▶ [About this task] Which lines below hold the word "Oluyede"? Report each one.

Supplied material: Begin

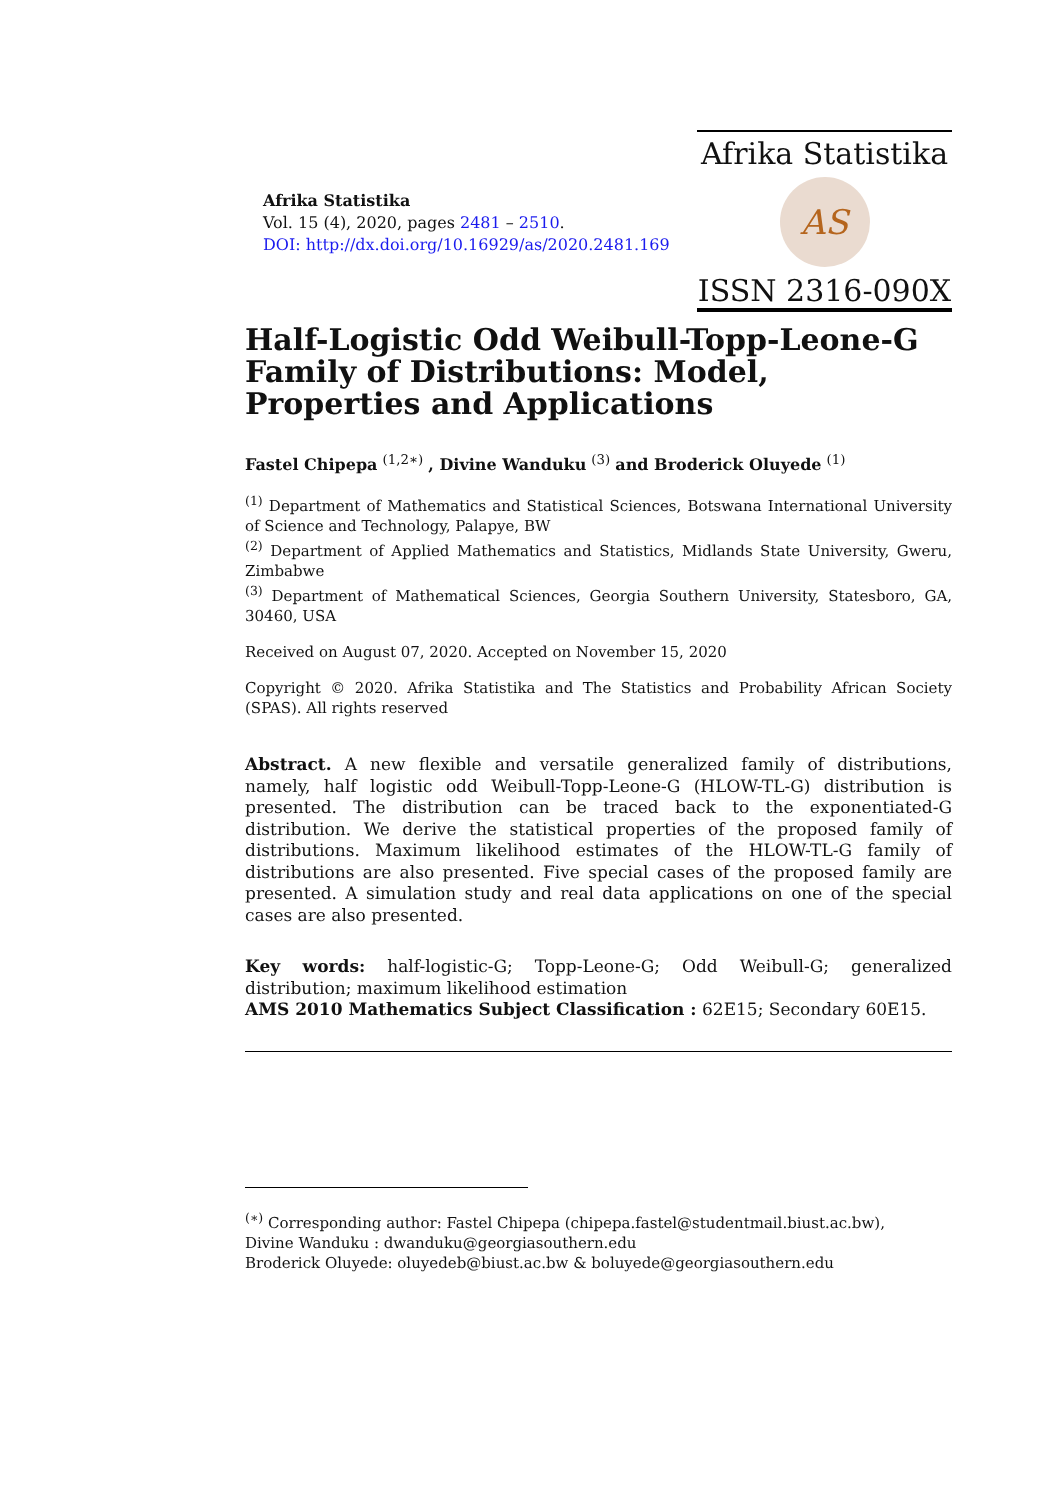Afrika Statistika
Vol. 15 (4), 2020, pages 2481 – 2510.
DOI: http://dx.doi.org/10.16929/as/2020.2481.169
Afrika Statistika
AS
ISSN 2316-090X
Half-Logistic Odd Weibull-Topp-Leone-G Family of Distributions: Model, Properties and Applications
Fastel Chipepa <sup>(1,2∗)</sup> , Divine Wanduku <sup>(3)</sup> and Broderick Oluyede <sup>(1)</sup>
<sup>(1)</sup> Department of Mathematics and Statistical Sciences, Botswana International University of Science and Technology, Palapye, BW
<sup>(2)</sup> Department of Applied Mathematics and Statistics, Midlands State University, Gweru, Zimbabwe
<sup>(3)</sup> Department of Mathematical Sciences, Georgia Southern University, Statesboro, GA, 30460, USA
Received on August 07, 2020. Accepted on November 15, 2020
Copyright © 2020. Afrika Statistika and The Statistics and Probability African Society (SPAS). All rights reserved
Abstract. A new flexible and versatile generalized family of distributions, namely, half logistic odd Weibull-Topp-Leone-G (HLOW-TL-G) distribution is presented. The distribution can be traced back to the exponentiated-G distribution. We derive the statistical properties of the proposed family of distributions. Maximum likelihood estimates of the HLOW-TL-G family of distributions are also presented. Five special cases of the proposed family are presented. A simulation study and real data applications on one of the special cases are also presented.
Key words: half-logistic-G; Topp-Leone-G; Odd Weibull-G; generalized distribution; maximum likelihood estimation
AMS 2010 Mathematics Subject Classification : 62E15; Secondary 60E15.
<sup>(∗)</sup> Corresponding author: Fastel Chipepa (chipepa.fastel@studentmail.biust.ac.bw),
Divine Wanduku : dwanduku@georgiasouthern.edu
Broderick Oluyede: oluyedeb@biust.ac.bw & boluyede@georgiasouthern.edu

Supplied material: End

▶ [Solution for this problem]
Fastel Chipepa <sup>(1,2∗)</sup> , Divine Wanduku <sup>(3)</sup> and Broderick Oluyede <sup>(1)</sup>
Broderick Oluyede: oluyedeb@biust.ac.bw & boluyede@georgiasouthern.edu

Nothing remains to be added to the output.